━━━ Study material ━━━

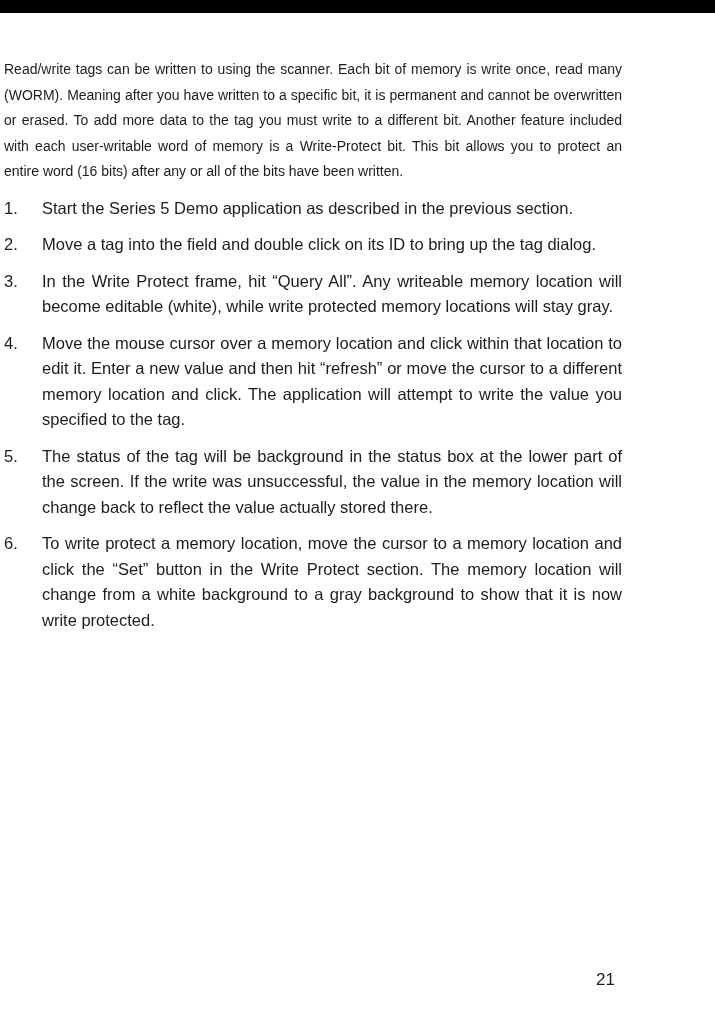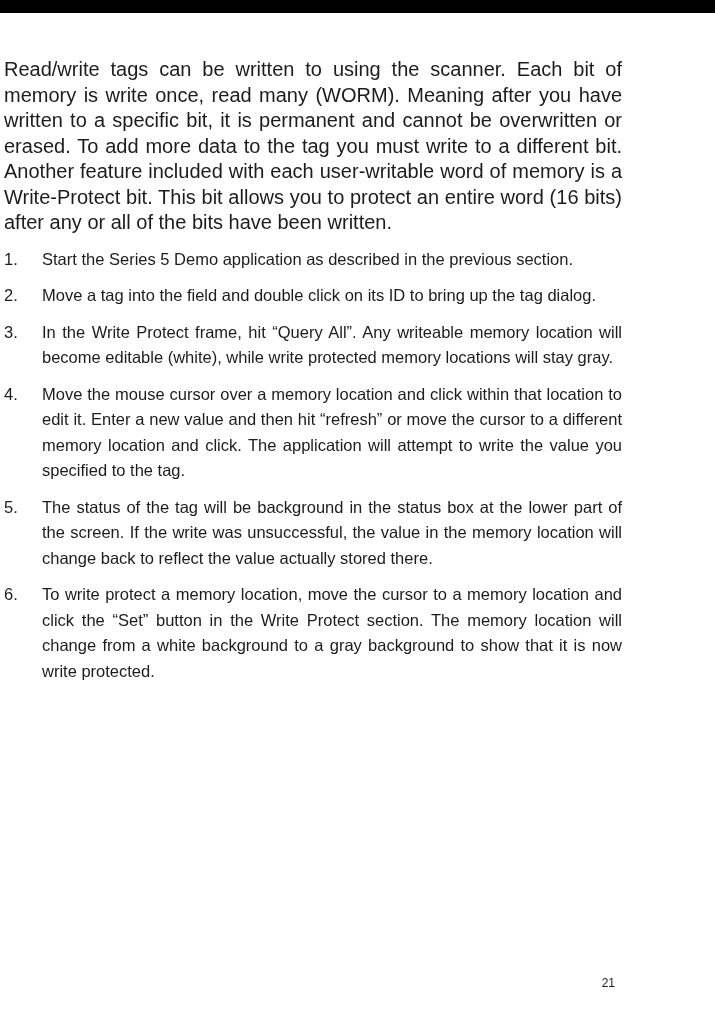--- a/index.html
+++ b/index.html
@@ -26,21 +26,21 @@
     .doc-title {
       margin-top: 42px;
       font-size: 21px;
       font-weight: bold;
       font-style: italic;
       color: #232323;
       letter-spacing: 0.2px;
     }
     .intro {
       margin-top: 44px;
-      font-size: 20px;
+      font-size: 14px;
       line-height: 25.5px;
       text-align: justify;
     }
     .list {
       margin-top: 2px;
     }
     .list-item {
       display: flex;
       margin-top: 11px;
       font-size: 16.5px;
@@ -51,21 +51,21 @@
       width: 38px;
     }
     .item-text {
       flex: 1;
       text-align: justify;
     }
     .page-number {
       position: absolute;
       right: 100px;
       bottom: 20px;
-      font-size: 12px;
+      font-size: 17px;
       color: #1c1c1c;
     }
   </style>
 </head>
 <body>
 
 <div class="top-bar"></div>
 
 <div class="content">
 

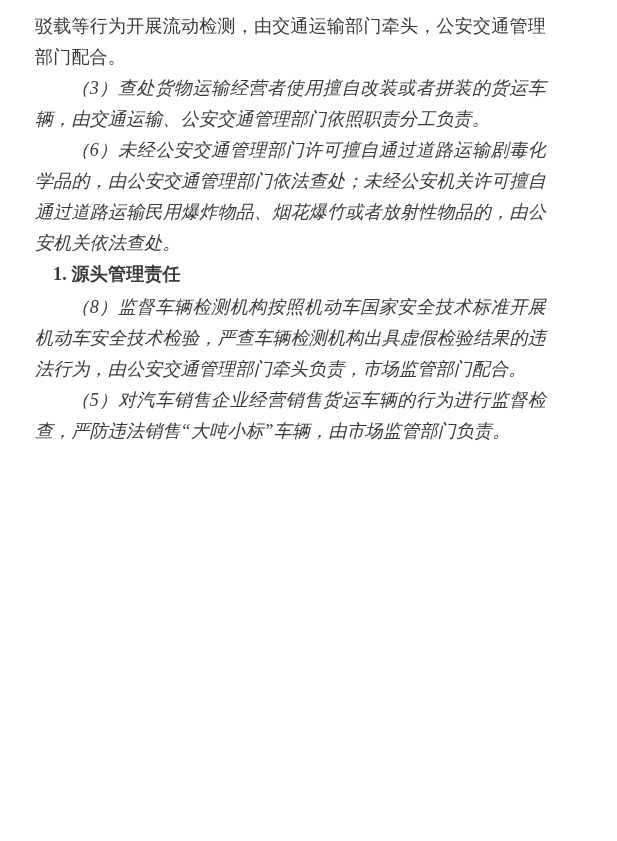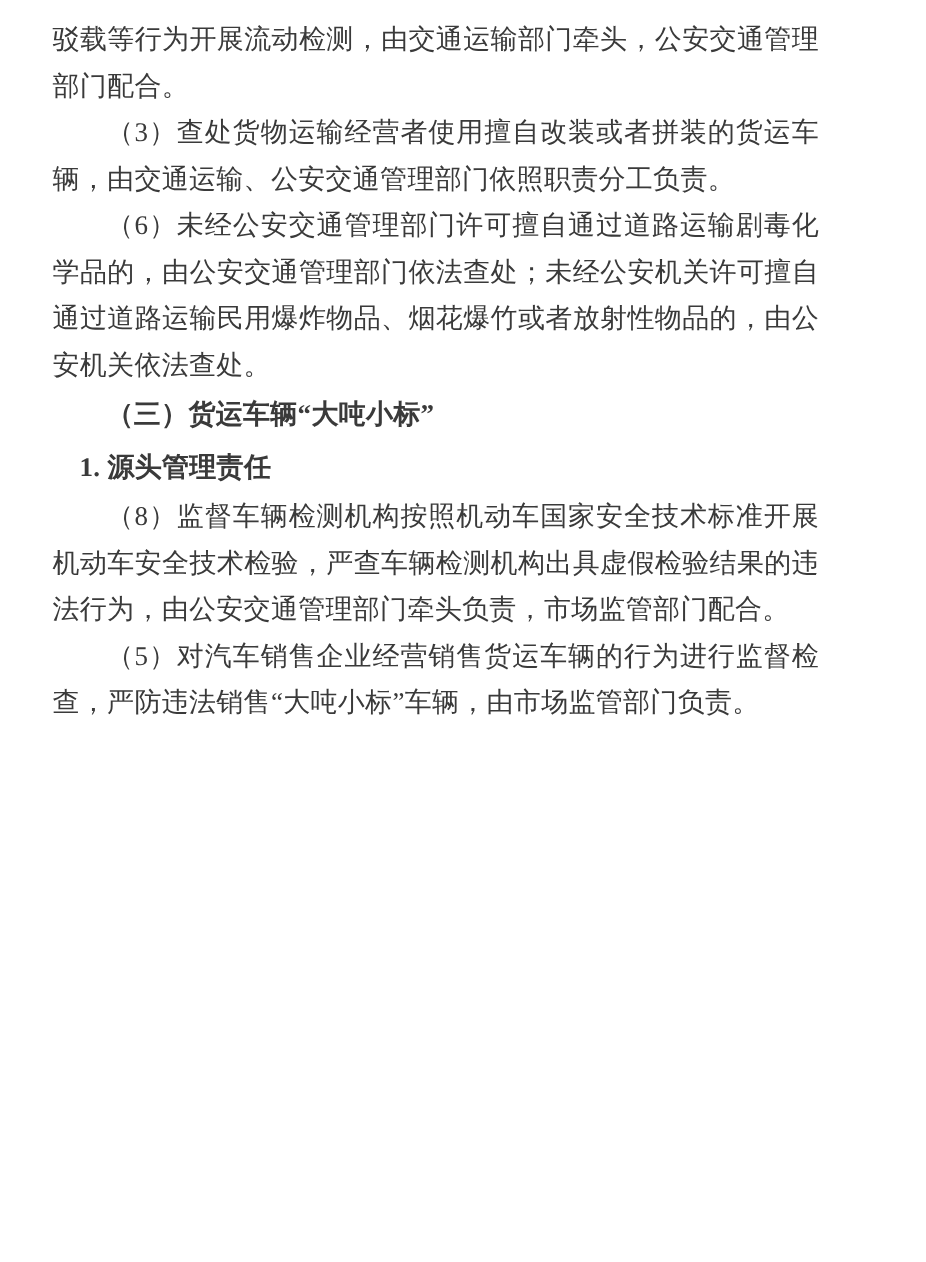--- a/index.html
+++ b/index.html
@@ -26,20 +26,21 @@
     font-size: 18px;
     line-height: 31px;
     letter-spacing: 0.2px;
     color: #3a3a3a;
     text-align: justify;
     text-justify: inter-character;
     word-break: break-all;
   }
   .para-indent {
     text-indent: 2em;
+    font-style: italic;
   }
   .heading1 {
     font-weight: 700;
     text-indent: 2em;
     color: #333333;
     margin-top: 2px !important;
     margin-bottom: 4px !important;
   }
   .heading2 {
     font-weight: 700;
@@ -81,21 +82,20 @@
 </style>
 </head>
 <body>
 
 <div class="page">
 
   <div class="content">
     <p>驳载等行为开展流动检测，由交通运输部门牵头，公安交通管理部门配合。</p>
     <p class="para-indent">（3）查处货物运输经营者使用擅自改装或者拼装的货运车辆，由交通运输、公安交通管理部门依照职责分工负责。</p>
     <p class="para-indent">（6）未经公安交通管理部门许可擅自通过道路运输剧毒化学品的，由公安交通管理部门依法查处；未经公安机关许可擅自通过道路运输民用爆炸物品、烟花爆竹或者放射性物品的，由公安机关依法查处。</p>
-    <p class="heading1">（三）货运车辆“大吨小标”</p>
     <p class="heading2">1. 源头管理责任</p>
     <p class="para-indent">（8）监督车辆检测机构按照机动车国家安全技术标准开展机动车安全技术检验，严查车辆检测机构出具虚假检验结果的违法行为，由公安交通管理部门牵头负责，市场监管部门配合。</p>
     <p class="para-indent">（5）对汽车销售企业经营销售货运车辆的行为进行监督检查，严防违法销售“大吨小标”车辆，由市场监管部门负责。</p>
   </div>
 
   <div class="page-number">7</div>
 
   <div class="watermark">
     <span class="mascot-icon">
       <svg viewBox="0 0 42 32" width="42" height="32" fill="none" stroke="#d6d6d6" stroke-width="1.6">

━━━
━━━ Study material ━━━

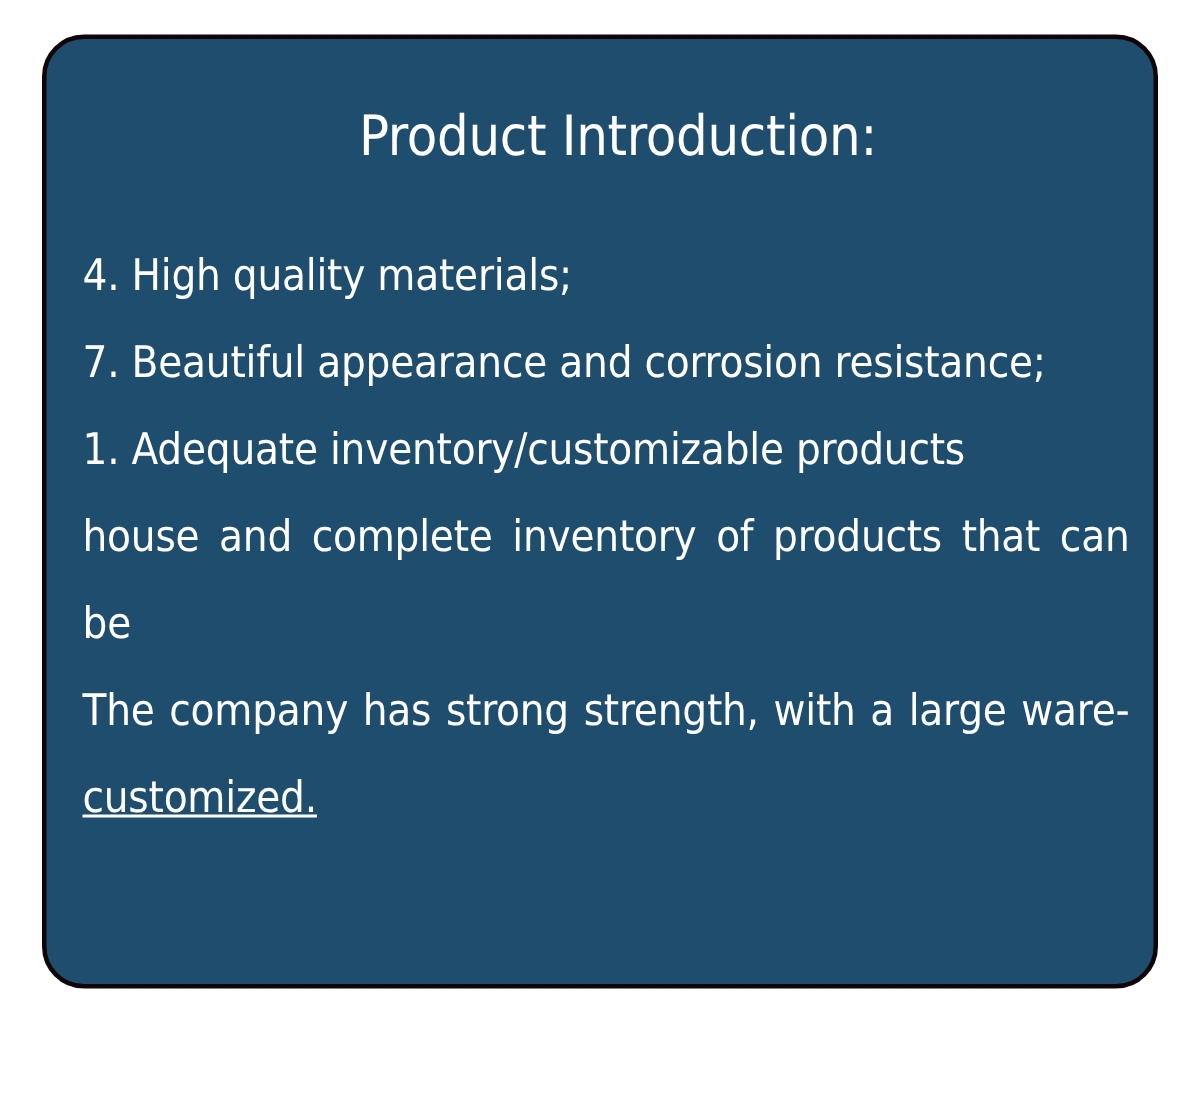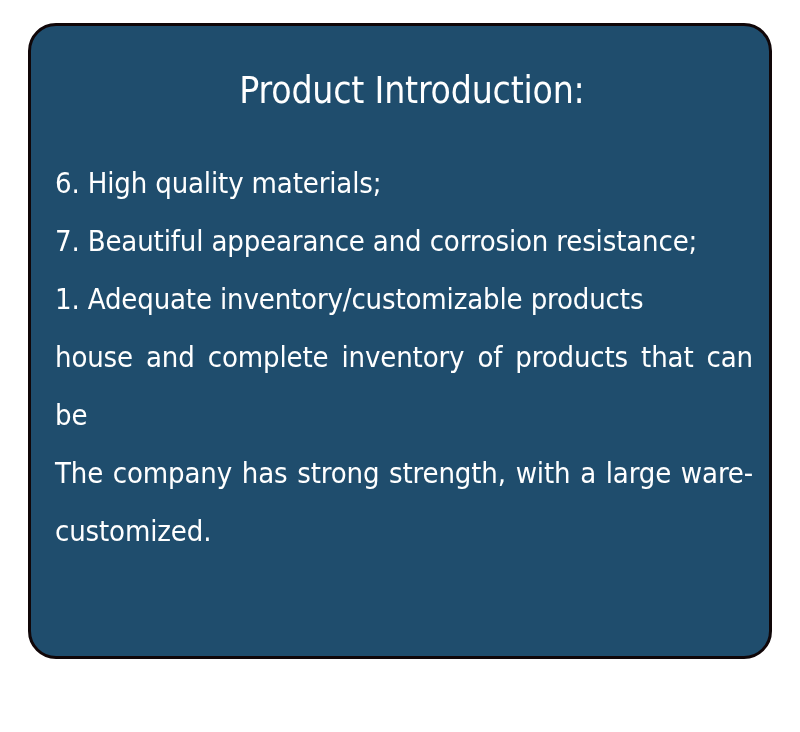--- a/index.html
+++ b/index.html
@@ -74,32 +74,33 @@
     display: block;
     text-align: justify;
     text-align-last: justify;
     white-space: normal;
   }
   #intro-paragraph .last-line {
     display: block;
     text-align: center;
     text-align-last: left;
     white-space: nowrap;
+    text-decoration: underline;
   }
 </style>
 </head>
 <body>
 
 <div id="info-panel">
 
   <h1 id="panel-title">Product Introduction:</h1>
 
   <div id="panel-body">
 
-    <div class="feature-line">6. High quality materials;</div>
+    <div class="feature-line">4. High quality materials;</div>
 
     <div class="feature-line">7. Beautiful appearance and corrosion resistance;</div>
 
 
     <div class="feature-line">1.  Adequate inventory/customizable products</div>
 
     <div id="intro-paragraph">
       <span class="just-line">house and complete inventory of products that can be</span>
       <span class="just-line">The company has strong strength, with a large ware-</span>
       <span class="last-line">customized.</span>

━━━

Please find each line in the records above that holds the word "margin", and copy it.

Task solution:
       margin-top: 42px;
       margin-top: 44px;
       margin-top: 2px;
       margin-top: 11px;
     margin-top: 2px !important;
     margin-bottom: 4px !important;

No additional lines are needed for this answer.